▶ Text transcribed from the pages:
::::

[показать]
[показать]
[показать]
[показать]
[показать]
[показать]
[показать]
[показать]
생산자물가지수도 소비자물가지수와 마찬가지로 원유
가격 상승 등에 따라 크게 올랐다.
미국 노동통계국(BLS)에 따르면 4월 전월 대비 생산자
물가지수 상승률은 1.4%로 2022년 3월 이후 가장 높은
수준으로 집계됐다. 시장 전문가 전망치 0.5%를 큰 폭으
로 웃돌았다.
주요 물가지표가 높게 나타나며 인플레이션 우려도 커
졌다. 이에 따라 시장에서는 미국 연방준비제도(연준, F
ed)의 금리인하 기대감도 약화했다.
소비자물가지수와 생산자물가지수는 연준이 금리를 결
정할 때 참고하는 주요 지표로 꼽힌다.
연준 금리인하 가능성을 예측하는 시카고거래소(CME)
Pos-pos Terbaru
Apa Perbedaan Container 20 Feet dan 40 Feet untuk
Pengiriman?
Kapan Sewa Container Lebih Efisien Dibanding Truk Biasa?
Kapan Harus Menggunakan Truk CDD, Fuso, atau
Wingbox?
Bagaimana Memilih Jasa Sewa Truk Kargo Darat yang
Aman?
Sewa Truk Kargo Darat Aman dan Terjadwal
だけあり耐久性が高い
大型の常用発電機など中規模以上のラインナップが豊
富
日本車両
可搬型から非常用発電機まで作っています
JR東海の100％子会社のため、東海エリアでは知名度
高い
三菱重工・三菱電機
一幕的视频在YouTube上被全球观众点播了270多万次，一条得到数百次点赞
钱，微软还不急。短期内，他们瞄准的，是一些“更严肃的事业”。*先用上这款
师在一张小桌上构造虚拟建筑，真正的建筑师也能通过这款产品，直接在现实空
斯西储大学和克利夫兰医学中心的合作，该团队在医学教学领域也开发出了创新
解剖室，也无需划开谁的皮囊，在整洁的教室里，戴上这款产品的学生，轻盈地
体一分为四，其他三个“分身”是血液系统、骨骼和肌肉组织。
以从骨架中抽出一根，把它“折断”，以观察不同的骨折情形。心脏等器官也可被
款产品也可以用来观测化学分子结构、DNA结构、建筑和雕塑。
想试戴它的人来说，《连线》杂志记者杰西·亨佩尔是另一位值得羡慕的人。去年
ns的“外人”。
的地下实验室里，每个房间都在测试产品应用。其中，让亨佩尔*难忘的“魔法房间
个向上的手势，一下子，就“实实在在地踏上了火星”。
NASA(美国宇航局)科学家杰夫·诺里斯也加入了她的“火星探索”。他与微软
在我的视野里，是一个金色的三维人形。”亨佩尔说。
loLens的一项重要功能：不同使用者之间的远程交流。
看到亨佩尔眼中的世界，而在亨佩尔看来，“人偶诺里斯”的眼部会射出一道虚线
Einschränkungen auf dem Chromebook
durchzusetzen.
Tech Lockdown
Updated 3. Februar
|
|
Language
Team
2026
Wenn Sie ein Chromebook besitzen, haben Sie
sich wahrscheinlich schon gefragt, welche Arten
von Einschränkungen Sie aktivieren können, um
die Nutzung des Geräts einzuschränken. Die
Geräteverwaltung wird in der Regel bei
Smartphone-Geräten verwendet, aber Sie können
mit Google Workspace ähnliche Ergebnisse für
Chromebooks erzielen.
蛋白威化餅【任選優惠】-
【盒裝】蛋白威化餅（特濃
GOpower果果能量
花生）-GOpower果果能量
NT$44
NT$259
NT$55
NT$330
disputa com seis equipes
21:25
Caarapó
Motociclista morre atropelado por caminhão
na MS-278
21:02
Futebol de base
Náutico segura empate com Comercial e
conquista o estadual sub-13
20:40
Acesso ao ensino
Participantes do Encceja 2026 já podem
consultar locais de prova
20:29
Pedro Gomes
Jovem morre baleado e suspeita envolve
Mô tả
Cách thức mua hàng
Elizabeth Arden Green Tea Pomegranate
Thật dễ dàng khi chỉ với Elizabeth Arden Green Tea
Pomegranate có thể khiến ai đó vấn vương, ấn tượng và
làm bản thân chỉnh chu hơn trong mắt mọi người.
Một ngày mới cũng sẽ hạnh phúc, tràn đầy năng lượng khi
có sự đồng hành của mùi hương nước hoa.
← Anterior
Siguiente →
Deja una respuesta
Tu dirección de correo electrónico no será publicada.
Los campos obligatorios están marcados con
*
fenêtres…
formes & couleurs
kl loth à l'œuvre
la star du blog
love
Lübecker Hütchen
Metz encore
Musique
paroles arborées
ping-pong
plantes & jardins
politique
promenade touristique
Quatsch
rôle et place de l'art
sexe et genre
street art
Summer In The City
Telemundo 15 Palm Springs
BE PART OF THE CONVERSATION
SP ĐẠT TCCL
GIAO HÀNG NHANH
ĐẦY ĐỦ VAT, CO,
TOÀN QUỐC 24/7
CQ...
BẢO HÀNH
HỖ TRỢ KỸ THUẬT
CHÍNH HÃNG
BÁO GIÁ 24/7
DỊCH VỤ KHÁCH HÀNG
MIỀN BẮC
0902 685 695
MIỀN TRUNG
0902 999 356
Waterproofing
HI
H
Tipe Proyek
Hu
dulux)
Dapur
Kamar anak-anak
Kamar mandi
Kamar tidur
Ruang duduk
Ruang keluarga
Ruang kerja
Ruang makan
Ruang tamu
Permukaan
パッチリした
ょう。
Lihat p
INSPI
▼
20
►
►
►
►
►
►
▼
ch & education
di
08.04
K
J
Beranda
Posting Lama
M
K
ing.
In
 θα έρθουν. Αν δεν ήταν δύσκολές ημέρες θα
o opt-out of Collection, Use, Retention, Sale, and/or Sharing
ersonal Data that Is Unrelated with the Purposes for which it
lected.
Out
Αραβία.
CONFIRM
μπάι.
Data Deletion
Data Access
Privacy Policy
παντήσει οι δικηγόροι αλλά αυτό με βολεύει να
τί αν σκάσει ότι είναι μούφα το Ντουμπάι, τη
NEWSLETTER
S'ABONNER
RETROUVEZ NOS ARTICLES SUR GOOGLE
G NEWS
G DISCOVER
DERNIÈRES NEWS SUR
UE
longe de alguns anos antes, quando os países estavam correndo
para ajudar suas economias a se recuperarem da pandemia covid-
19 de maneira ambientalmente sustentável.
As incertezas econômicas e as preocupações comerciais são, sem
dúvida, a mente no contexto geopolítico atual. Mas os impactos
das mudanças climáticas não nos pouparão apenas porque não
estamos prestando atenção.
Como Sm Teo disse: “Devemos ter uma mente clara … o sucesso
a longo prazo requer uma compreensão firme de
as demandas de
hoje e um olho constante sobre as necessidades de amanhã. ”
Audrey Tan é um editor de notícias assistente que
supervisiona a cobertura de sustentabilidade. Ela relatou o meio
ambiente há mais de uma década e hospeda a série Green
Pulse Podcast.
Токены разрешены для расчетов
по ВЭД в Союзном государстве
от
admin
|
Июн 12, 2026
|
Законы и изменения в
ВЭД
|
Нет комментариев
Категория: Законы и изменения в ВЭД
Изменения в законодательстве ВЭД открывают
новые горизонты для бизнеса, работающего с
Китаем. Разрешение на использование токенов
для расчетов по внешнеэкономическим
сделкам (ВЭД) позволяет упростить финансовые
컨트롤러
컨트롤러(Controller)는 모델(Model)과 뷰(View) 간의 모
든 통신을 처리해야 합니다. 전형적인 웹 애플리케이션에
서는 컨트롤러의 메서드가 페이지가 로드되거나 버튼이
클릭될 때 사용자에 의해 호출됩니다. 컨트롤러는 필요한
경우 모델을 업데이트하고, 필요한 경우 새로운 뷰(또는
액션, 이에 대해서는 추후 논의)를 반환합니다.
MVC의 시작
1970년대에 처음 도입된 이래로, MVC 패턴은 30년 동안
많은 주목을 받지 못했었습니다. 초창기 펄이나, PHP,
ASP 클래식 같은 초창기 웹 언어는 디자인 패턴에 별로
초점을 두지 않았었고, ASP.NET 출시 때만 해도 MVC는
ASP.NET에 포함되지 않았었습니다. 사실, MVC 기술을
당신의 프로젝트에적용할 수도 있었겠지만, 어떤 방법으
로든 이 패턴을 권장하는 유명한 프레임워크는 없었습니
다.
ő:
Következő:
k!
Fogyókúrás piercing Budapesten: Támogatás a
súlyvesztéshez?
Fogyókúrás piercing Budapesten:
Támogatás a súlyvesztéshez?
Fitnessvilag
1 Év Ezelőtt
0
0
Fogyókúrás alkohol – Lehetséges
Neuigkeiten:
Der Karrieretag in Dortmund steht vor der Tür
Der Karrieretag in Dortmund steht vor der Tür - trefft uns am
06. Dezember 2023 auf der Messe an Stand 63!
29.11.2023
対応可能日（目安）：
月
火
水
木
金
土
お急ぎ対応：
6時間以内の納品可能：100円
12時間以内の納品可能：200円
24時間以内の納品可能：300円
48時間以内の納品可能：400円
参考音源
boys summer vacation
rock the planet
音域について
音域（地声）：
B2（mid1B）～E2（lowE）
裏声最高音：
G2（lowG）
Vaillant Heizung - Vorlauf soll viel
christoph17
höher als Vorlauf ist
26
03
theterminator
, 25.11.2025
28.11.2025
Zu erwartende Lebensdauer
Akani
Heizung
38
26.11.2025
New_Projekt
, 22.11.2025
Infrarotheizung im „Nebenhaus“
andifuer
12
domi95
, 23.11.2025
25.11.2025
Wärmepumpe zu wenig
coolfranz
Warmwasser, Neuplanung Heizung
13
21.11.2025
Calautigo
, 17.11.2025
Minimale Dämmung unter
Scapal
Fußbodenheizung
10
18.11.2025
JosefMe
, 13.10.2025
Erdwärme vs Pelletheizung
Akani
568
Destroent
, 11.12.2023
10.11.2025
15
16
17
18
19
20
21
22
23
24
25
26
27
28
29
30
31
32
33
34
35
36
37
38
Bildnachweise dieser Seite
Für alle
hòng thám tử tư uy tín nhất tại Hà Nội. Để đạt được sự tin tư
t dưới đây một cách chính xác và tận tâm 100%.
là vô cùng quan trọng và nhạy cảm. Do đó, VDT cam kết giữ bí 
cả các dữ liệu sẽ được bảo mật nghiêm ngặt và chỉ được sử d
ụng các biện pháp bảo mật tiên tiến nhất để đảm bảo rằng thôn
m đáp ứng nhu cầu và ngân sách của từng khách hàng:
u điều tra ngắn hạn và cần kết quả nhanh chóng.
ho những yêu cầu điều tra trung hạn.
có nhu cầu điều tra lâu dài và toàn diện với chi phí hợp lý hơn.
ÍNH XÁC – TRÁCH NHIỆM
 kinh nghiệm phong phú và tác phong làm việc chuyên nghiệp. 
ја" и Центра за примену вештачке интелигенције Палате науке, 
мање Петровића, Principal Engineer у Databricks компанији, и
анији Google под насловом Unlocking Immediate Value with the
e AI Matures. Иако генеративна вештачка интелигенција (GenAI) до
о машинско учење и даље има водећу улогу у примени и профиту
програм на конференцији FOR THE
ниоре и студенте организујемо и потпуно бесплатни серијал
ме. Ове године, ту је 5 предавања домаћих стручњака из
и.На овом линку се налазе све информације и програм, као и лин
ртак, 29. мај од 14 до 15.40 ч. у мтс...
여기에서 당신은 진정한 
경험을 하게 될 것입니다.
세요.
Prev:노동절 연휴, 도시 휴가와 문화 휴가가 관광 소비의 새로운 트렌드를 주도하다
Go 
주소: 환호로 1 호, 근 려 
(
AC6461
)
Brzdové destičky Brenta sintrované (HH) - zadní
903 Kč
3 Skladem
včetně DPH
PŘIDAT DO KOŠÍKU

::::

How many lines of the records above contain the string "Truk" with matching case? Give only the number.

4